Vous dénoncez « l’instauration d’un climat d’intolérance et d’atteinte aux libertés démocratiques fondamentales »…
Le pays est sous la menace de groupes jihadistes et terroristes. Ce n’est pas le moment d’une chasse aux sorcières, d’atteintes aux libertés démocratiques fondamentales, parce que ce pays-là a connu, en 1991, une révolution démocratique pour les droits et les libertés. Donc, il faut les respecter. D’autant, que ça ne contribue pas à rassembler le pays.
Et les procédures judiciaires anti-corruption, sur des dossiers comme l’achat de l’avion présidentiel ou les contrats militaires surfacturés, elles étaient très attendues des Maliens…
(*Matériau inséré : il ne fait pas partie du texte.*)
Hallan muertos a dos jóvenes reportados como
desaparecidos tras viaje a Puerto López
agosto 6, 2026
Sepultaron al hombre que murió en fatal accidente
Elles sont en cours, mais il ne faudrait pas qu’il y ait une justice à double vitesse. Les procédures doivent être menées dans le cadre de l’État de droit et du respect de la justice.
Vous avez rendu visite, justement, il y a quelques jours, à Soumeylou Boubèye Maïga, à la maison d’arrêt de Bamako…
Oui, je lui ai rendu visite. Il tient bon. Le moral est bon. Je voudrais dire à cette occasion que tout inculpé est présumé innocent. Soumeylou Boubèye Maïga est une personnalité malienne. En attendant qu’un tribunal se prononce sur son cas, on peut peut-être envisager de le mettre en liberté provisoire.
Vous dénoncez enfin « l’isolement diplomatique sans précédent du Mali », en référence aux crises ouvertes avec la France ou la Cédéao (Communauté économique des États d’Afrique de l’Ouest). Mais est-ce que ce n’est pas une manière d’affirmer la souveraineté de l’État malien ?
Le Mali a besoin du reste du monde. Ce n’est pas seulement avec la Cédéao ou la France. Nous sommes suspendus de l’Union africaine. Nous sommes suspendus de la Cédéao. Les États-Unis viennent de suspendre les bénéfices de l’Agoa [loi sur le développement et les opportunités africaines]. L’Union européenne suspend son aide budgétaire. Nous sommes dans une situation d’isolement diplomatique qu’il faut résoudre le plus tôt possible. Raison pour laquelle le Parena a exhorté le président de transition à resserrer les liens avec la Cédéao et à éviter tous bras de fer avec nos voisins et nos partenaires. Je crois qu’il est urgent de sortir de cette situation. La solution à l’ensemble des défis auxquels le pays est confronté aujourd’hui, c’est inviter le président de la transition à unir les forces vives le plus tôt possible, créer les conditions du rassemblement autour de nos forces (armées, ndlr). Nos jeunes gens sur le terrain ont besoin de sentir que le pays tout entier est réuni et rassemblé autour d’eux. C’est cela qui peut leur permettre de faire face à la menace terroriste. Deuxièmement, il faut qu’ensemble, il y ait une feuille de route consensuelle. Troisièmement, nous préconisons que les organes de transition que sont le gouvernement et le CNT (Conseil national de transition) soient plus inclusifs. Enfin, tout cela requiert un Premier ministre rassembleur, consensuel, moins clivant.